Created attachment 2153 [details] Enable user to change job time limit This is not a configuration parameter, but a simple patch that you can apply to the Slurm code which will enable any user to change the time limit on any of their jobs (pending, running, or any other state) up or down at will without any restrictions (e.g. no check of partition, association, or QOS limits). This is certainly subject to abuse. Let us know how it works for you.
Thanks. That won't work for us, though. What we were really looking for was an option that would let users increase their walltimes up to the limits set for the partition, association or QoS. As you say, without those restrictions, this could be abused very easily. I understand that a configurable option is not available at present, but I wonder if we could put it in as a feature request for the future?
(In reply to Susan Chacko from comment #2) > I understand that a configurable option is not available at present, but I > wonder if we could put it in as a feature request for the future? That's what this trouble ticket will do for you. I was just seeing if the trivial patch would satisfy your requirements.(In reply to Susan Chacko from comment #2) > Thanks. That won't work for us, though. What we were really looking for was > an option that would let users increase their walltimes up to the limits set > for the partition, association or QoS. As you say, without those > restrictions, this could be abused very easily. I was just seeing if the simple patch would satisfy your requirements. Even with those limits, it's still subject to abuse. Anyone can submit a job with a short time limit so that it can get started quickly by the backfill scheduler, then expand the time limit at will to delay all of the jobs that remain pending. > I understand that a configurable option is not available at present, but I > wonder if we could put it in as a feature request for the future? That's what this trouble ticket will do for you.
> Even with those limits, it's still subject to abuse.
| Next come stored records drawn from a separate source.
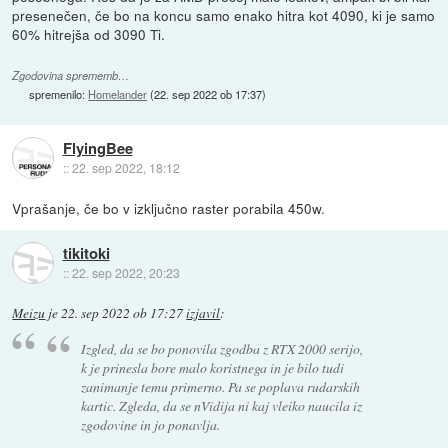
presenečen, če bo na koncu samo enako hitra kot 4090, ki je samo
60% hitrejša od 3090 Ti.
Zgodovina sprememb…
spremenilo:
Homelander
(
22. sep 2022 ob 17:37
)
FlyingBee
::
22. sep 2022, 18:12
Vprašanje, če bo v izključno raster porabila 450w.
tikitoki
::
22. sep 2022, 20:23
Meizu
je
22. sep 2022 ob 17:27
izjavil
:
Izgled, da se bo ponovila zgodba z RTX 2000 serijo,
k je prinesla bore malo koristnega in je bilo tudi
zanimanje temu primerno. Pa se poplava rudarskih
kartic. Zgleda, da se nVidija ni kaj vleiko naucila iz
zgodovine in jo ponavlja.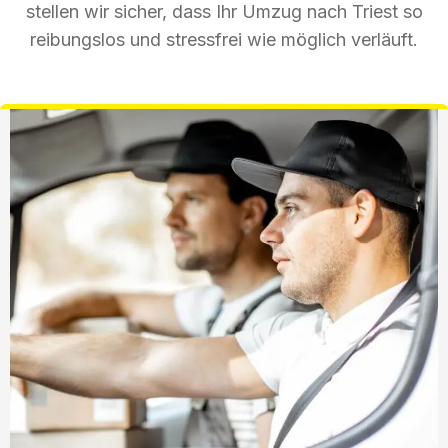
stellen wir sicher, dass Ihr Umzug nach Triest so
reibungslos und stressfrei wie möglich verläuft.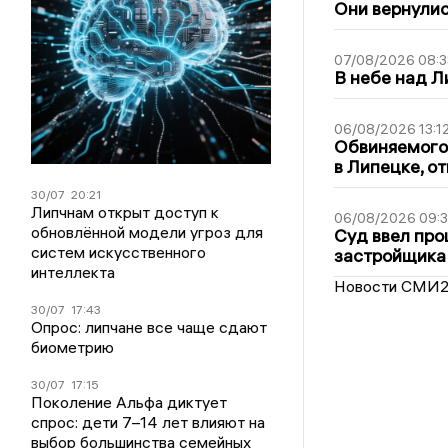
Они вернулис
07/08/2026 08:3
В небе над 
06/08/2026 13:1
Обвиняемого 
в Липецке, о
30/07
20:21
Липчнам открыт доступ к
06/08/2026 09:
обновлённой модели угроз для
Суд ввел про
систем искусственного
застройщика
интеллекта
Новости СМИ
30/07
17:43
Опрос: липчане все чаще сдают
биометрию
30/07
17:15
Поколение Альфа диктует
спрос: дети 7–14 лет влияют на
выбор большинства семейных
Anyone can submit a job > with a short time limit so that it can get started quickly by the backfill > scheduler, then expand the time limit at will to delay all of the jobs that > remain pending. Yes, we're concerned about that, but we don't have a good feel for how much of a problem it will be with our user community. Also, how to balance this problem with the demands on sysadmins who have to keep responding to requests to increase the walltime on jobs. That's why the ability to turn off this feature is also important :-) Thanks!